Çoğu zaman hepimiz yaşarız böyle durumları. Rüyanın yanında yaşamın gerçekliği ile hergün yüzleşiriz. Gerçeklik varlık nedeni itibariyle sıkıcıdır. Ayna gibi hayatın gerçekliğiyle karşılaşırız. Gerçek dostlukları,acımasızlıkları ;vefayı,vefasızlığı görürüz ve yaşarız.Sıkıcı da olsa gerçek budur. Zaman zaman insan gerçeklikten kaçmak ister. Hayaller dünyasında mutludur. Kimse onu rahatsız etmez. Fakat hayallerin dünyasından gerçekliğin dünyasına yolculuk uzun sürmemelidir.İnsanın yaradılışı itibariyle hayal kurmak en önemli özelliği olsa da gerçek dünya " Var olduğumuz,bilincimizin uyanık olduğu dünyadır. Onsuz yaşamak bir bakıma yaşamamak demektir. Bizi her ne kadar mutsuz etse de gerçeklik her zaman bilinç düzeyimizi yüksek ve canlı tutar. İnsanları,olayları,eşyayı anlamlandırmada bilinç terazisiyle tartarız her şeyi. Şaka yollu da olsa "Aklımı hayallere rehin veriyorum."demek bir bakıma yenilginin, teslimiyetin hareketsizliğine kendini bırakmak demektir.
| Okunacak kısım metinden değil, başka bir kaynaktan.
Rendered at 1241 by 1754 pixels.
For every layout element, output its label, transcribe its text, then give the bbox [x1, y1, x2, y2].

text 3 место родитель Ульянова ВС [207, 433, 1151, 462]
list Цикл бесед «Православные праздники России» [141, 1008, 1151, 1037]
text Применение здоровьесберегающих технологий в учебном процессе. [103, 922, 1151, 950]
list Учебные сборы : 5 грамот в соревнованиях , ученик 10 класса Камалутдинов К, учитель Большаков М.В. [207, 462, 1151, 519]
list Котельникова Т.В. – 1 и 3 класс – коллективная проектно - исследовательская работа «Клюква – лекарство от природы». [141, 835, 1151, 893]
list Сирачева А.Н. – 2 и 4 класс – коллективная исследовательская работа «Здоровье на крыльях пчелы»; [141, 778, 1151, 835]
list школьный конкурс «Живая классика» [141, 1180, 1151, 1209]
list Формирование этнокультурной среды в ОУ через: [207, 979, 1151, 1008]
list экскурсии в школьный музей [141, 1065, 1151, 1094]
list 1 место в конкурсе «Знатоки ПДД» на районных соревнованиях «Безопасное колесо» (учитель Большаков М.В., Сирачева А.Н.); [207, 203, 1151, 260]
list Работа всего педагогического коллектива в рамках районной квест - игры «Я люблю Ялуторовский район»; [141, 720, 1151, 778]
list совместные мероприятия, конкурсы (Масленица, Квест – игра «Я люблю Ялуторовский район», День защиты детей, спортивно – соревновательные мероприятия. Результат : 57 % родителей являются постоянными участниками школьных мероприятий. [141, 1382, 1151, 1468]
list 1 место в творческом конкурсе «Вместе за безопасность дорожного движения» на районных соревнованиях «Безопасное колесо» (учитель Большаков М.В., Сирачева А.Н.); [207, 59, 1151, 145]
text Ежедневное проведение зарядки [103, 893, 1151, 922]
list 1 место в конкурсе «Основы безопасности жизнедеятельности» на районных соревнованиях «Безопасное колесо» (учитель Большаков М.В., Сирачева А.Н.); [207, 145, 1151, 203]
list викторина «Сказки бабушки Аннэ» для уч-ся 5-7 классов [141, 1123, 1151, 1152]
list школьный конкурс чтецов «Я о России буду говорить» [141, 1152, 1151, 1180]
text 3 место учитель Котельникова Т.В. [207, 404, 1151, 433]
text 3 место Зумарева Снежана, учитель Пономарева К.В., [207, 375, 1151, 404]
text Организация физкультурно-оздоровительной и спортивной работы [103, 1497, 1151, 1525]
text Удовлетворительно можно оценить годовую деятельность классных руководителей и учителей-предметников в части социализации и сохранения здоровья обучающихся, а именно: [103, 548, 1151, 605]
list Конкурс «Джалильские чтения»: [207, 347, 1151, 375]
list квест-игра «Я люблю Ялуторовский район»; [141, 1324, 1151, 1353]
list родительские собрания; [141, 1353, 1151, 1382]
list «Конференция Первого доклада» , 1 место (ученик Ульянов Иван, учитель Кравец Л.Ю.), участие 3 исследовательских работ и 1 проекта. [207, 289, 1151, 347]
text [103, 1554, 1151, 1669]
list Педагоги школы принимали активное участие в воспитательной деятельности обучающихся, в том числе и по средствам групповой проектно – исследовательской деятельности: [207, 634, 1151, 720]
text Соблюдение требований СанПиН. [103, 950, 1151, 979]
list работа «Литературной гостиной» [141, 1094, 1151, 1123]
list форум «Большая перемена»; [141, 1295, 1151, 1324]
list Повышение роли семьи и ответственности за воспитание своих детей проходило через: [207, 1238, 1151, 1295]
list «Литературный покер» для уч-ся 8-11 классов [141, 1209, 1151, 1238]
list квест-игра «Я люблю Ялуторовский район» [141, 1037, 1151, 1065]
Hayal kurmak, çok güzel bir şey fakat hayatın gerçekliği de daha bir güzel...Hem hayal kurmak insana özgü bir özelliktir.Hayalle gerçek bir terazinin iki kefesi gibidir. Dengeli değilse algılama ve düşünme melekelerimiz zayıflar; doğru dürüst düşünemeyiz. Hayatın gerçekliği bizi rahatsız etse de bilincimizin açık olduğu zamanlarda ve mekanlarda hayaller,uçmayı başarır: Her türlü sanatsal yaratı böyle zamanlarda vücut bulur. Sanatçıların en büyük rüyasıdır bu durum .
Her türlü insana özgü bireysel başarılar hayaller dünyasında kanatlanır;bilincin uyanıklığında bir sanat yapıtına dönüşür.İnsan geçici olarak hayaller dünyasında dolaşır. Uzun süreli gerçek dünyadan uzaklaşmak algı düzeyimizi zayıf kılar.
Her türlü uygarlık ölçütü bilincimizin uyanık olduğu zamanlarda kapımızı çalar;bizi başarılı kılar.